Retreats aside, the great news is we can adopt easy DIY Ayurvedic techniques at home (see below), never forgetting that although they appear simple, there is deep heritage and knowledge behind them.

  • Massage yourself daily. In Ayurvedic terms, this is known as Abayangha. Do this before your bath or shower, and choose an oil that suits your mood/constitution. General rule of thumb is to use circular movements around the joints (eg shoulders, knees, hips, ankles) and up and down movements on the long bones of the legs and arms. Use the palms to massage the chest and abdomen in a clockwise direction, and spend a bit of time working the smaller joints of the hands and feet. Once you get into the habit of this, it needn’t take much time – even just 5 or 10 minutes before you hop into the bath or shower will make a difference to your skin and how you feel.
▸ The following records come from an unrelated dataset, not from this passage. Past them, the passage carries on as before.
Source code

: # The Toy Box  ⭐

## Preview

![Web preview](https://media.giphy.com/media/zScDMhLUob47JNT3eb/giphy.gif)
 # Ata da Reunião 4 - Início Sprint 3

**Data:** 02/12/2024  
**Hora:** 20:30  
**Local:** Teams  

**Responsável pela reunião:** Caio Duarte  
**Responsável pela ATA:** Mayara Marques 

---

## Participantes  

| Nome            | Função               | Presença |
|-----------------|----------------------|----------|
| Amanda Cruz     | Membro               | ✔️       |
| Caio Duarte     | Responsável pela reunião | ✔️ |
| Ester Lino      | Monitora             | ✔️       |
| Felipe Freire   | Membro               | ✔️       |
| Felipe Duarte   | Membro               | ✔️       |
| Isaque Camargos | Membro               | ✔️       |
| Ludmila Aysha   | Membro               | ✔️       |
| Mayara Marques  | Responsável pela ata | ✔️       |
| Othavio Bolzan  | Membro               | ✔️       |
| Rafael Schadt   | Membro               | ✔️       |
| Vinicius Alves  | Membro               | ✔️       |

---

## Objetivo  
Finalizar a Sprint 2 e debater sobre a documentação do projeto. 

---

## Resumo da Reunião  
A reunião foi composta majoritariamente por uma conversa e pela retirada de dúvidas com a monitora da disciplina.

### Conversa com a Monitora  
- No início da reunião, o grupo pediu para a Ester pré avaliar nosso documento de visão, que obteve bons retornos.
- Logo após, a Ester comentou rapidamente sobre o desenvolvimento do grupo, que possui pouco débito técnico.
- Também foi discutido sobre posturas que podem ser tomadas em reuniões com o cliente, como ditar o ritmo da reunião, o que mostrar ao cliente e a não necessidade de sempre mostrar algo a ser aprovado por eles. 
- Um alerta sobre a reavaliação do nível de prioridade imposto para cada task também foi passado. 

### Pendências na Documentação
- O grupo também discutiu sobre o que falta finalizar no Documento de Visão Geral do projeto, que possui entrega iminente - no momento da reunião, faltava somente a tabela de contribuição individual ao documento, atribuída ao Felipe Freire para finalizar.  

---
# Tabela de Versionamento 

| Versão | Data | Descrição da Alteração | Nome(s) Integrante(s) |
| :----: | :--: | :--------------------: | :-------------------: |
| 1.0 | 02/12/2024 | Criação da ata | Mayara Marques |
  • Rinse out your mouth each morning. Otherwise known as the now trendy practice of oil pulling. This involves taking a tablespoon of oil (preferably organic sesame, the un-toasted type), swooshing it around your mouth and holding it there for several minutes (at least 5) before spitting out. The thinking is it removes bacteria from the mouth, keeping gums healthy, it also moisturises the mouth and stimulates the digestion.
  • Meditate every day. Ignoring the spiritual side of ourselves will impact on our health and wellbeing eventually, although it may seem like we haven’t got a minute spare to sit in silence. Once it becomes regular practice though, we gain clarity of mind, we are able to focus more, becoming less stressed and able to cope more easily with inevitable ups and downs of life. Joining a local group may help you get started and give you the motivation to keep up. Renowned teacher, Sally Kempton’s book, Meditation for the Love of It is full of inspiration and practical exercises.